L’accusa arriva in un momento diplomaticamente esplosivo: alla vigilia della partenza del presidente americano Donald Trump per Pechino, dove incontrerà Xi Jinping in un vertice cruciale per il conflitto in Medio Oriente. Nell’ottica di Pechino, la notizia rischia di complicare il dialogo, visto che proprio sull’isola di Bubiyan la Cina sta finanziando e costruendo un nuovo porto strategico, destinato a diventare un hub commerciale alternativo nello stretto di Hormuz. Gli analisti di Bruxelles sottolineano come l’infiltrazione, condannata con fermezza dalla Lega Araba e dagli Emirati Arabi Uniti, rappresenti una sfida diretta alla sovranità di un Paese del Consiglio di Cooperazione del Golfo, storicamente fragile nei rapporti con Teheran.

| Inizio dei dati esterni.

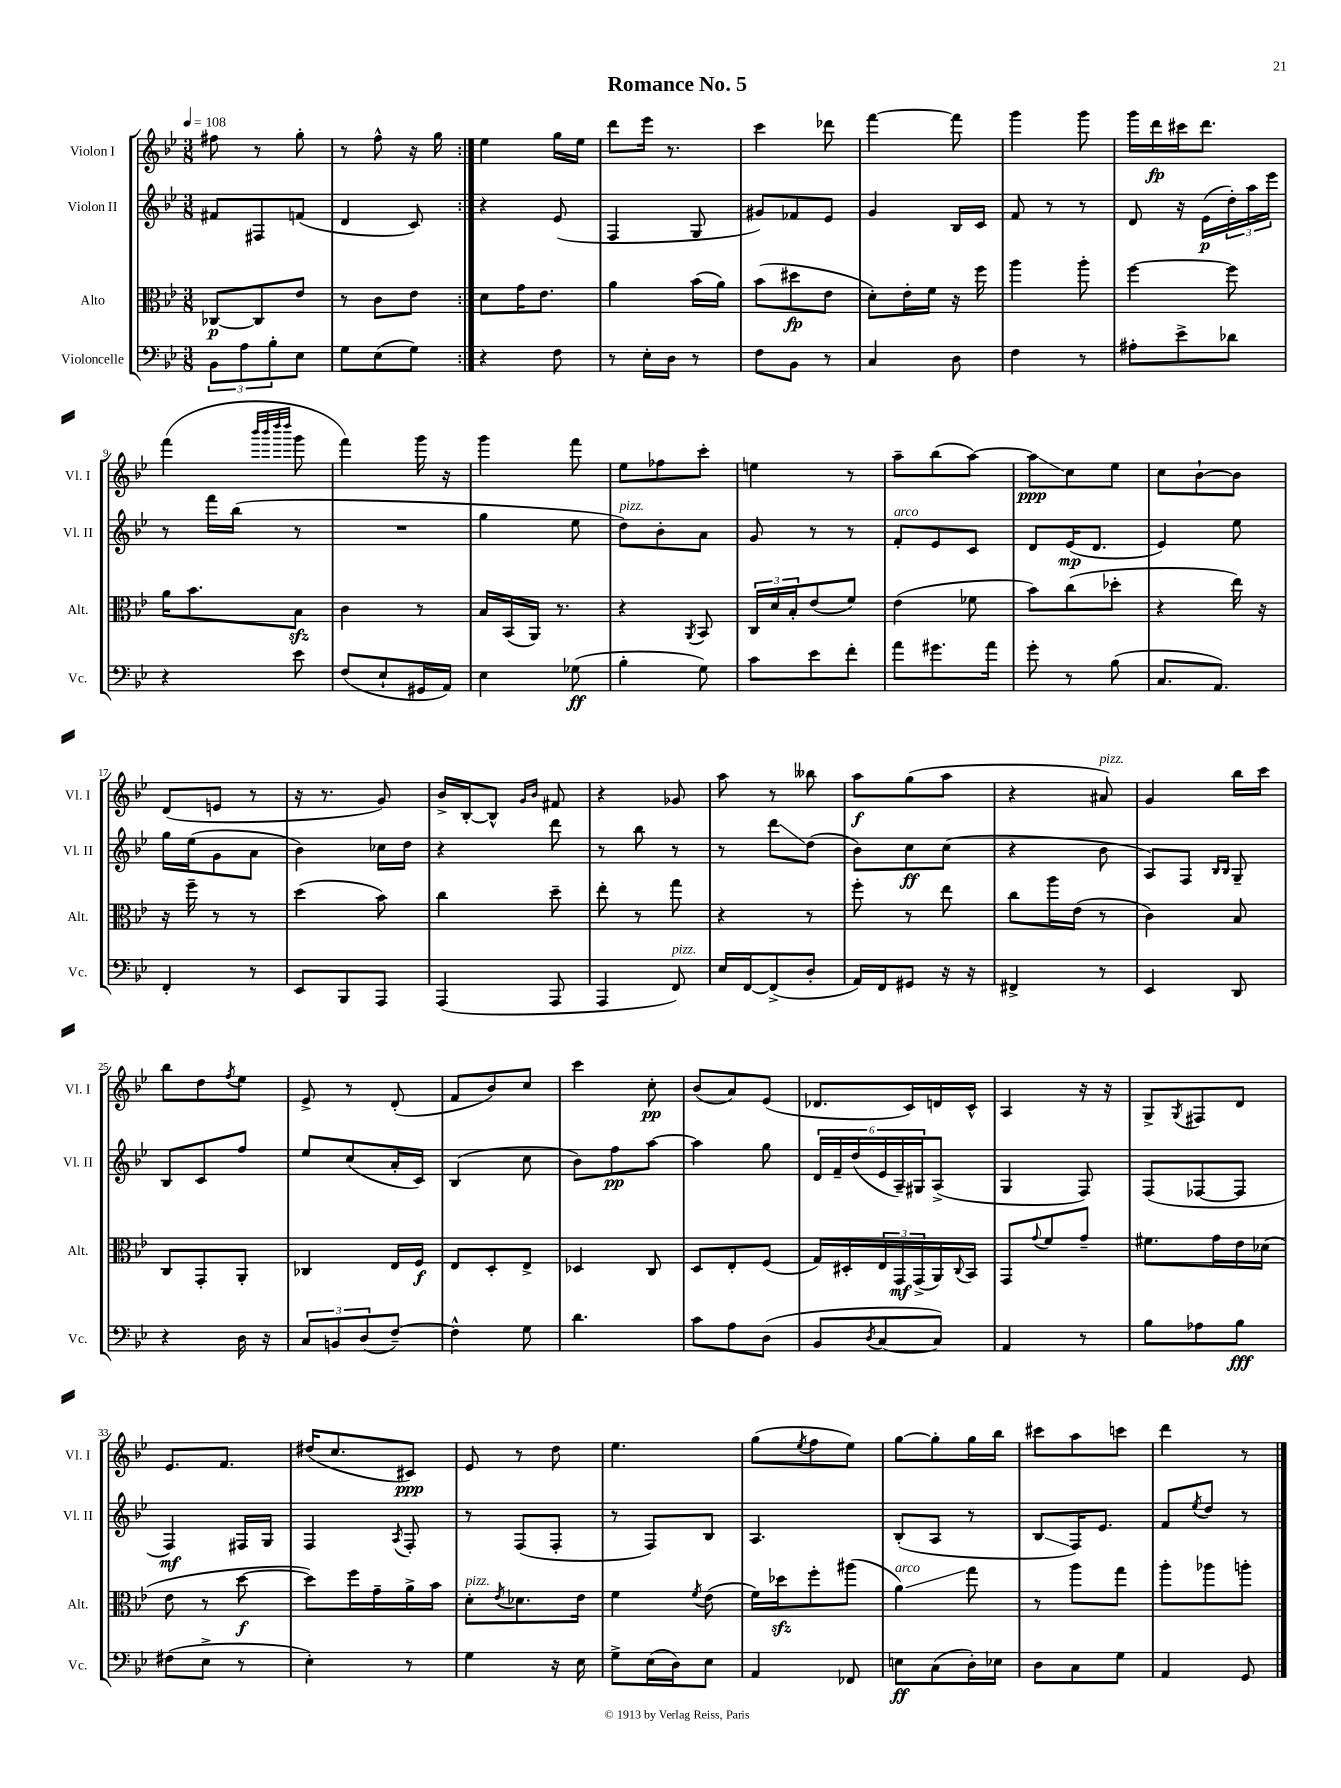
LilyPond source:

Il ministero degli Esteri kuwaitiano ha chiesto all’Iran di “cessare immediatamente e incondizionatamente i suoi atti ostili illegittimi”, riservandosi il diritto di reagire. Teheran, al momento, non ha commentato ufficialmente. Sul fronte europeo, l’episodio riaccende il dibattito sulla sicurezza nel Golfo: per gli osservatori di Roma, l’Italia – che partecipa a missioni di pattugliamento nello stretto di Hormuz – potrebbe trovarsi a dover rafforzare la propria presenza navale, mentre l’Unione europea valuta nuove sanzioni contro i Guardiani della Rivoluzione. Con Trump in partenza per la Cina e il cessate il filo con l’Iran già traballante, l’incidente rischia di innescare un’escalation che nessuno, a Oriente come a Occidente, può permettersi di ignorare.
| Stampa del Golfo arabo | −0.90 | critical |
|---|---|---|
| Stampa iraniana e affini | +0.20 | neutral |
| Stampa atlantica / anglosfera | −0.50 | critical |
L'infiltrazione dei Guardiani della Rivoluzione iraniani sull'isola di Bubiyan è presentata come una grave violazione della sovranità kuwaitiana e una minaccia diretta alla stabilità del Golfo. I media della regione sottolineano la necessità di una risposta ferma e unita da parte dei paesi arabi, invocando una maggiore cooperazione antiterrorismo e condannando l'atteggiamento ostile di Teheran. L'incidente viene inquadrato in un contesto di tensioni regionali di lunga durata, con richiami alla necessità di deterrenza.
La notizia viene accolta con scetticismo, mettendo in dubbio la versione kuwaitiana e suggerendo possibili montature per giustificare una presenza militare straniera nella regione. Si sottolinea che l'Iran non ha ancora rilasciato dichiarazioni ufficiali e che le accuse potrebbero essere strumentali a una campagna anti-iraniana. L'attenzione è spostata sulle implicazioni geopolitiche, in particolare sul ruolo della Cina e degli Stati Uniti.
L'incidente viene presentato come un atto di aggressione iraniana che coinvolge direttamente gli interessi cinesi, dato che la Cina sta costruendo un porto sull'isola di Bubiyan. La tempistica è sottolineata: l'accusa arriva poco prima della visita del presidente Trump a Pechino, suggerendo un possibile collegamento con le tensioni commerciali e geopolitiche tra Stati Uniti e Cina. Il tono è misurato ma allarmato, con enfasi sulle implicazioni per la sicurezza regionale e globale.